- _Exercise instructions_: Copy each line containing the word "encouraged" from the records that follow, please.

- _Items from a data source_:
**********

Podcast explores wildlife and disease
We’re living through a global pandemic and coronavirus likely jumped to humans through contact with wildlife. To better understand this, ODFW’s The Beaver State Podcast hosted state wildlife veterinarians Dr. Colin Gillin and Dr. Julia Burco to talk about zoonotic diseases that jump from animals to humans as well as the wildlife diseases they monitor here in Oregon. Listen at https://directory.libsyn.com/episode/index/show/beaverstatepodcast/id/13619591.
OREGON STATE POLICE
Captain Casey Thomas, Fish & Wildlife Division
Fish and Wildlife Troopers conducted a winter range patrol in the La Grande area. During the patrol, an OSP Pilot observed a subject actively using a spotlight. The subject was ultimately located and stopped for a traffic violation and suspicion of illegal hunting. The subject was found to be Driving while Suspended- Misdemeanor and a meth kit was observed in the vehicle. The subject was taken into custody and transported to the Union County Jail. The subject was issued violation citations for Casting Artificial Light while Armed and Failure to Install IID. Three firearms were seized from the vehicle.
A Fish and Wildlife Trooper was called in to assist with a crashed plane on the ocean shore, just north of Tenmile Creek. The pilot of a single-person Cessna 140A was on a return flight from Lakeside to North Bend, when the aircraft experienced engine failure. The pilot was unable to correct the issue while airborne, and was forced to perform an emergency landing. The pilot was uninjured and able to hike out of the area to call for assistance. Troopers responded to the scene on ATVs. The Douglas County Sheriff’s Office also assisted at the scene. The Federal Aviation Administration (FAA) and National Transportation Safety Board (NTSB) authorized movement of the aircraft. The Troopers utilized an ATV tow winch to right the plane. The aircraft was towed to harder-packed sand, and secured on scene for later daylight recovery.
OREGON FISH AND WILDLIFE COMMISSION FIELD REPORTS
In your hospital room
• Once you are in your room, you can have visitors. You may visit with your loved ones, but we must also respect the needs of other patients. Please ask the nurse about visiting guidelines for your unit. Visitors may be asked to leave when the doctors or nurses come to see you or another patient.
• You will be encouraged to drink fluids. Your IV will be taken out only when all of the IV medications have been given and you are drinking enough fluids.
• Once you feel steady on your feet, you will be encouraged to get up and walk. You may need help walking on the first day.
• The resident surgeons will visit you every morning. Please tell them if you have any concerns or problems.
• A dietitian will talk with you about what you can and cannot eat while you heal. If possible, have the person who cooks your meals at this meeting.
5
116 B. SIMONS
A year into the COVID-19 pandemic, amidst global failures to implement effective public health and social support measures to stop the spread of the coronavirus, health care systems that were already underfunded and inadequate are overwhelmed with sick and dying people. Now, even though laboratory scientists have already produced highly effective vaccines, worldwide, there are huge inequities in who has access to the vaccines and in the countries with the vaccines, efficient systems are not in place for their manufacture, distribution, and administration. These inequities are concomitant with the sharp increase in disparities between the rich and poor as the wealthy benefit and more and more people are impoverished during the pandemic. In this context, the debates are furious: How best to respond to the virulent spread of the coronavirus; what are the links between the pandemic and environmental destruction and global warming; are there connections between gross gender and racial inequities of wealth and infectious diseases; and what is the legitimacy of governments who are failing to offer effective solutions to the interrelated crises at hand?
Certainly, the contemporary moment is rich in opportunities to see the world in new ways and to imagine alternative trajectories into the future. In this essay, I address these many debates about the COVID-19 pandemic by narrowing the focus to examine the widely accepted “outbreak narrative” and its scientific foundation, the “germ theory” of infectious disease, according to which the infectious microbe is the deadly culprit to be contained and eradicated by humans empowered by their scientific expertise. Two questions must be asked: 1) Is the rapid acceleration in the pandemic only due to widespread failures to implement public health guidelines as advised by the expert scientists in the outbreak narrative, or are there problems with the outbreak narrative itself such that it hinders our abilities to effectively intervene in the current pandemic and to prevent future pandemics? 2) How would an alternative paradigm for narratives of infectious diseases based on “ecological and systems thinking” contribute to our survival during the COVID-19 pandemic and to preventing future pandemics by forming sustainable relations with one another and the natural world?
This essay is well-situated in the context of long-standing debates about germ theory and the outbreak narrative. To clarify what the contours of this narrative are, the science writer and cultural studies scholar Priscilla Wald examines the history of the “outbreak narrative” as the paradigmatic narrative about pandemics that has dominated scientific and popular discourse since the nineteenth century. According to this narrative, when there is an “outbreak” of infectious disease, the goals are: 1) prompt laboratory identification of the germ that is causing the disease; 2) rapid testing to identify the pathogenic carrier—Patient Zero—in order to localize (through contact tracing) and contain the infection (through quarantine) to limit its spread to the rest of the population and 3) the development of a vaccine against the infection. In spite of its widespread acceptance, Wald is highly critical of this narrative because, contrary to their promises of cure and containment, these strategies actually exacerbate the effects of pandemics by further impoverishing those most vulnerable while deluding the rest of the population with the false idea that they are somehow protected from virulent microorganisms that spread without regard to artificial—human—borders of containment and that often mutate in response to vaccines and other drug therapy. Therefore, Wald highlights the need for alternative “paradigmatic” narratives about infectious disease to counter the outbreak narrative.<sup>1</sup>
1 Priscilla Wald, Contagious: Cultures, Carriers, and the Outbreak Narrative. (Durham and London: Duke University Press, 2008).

**********

- _Task response_:
• You will be encouraged to drink fluids. Your IV will be taken out only when all of the IV medications have been given and you are drinking enough fluids.
• Once you feel steady on your feet, you will be encouraged to get up and walk. You may need help walking on the first day.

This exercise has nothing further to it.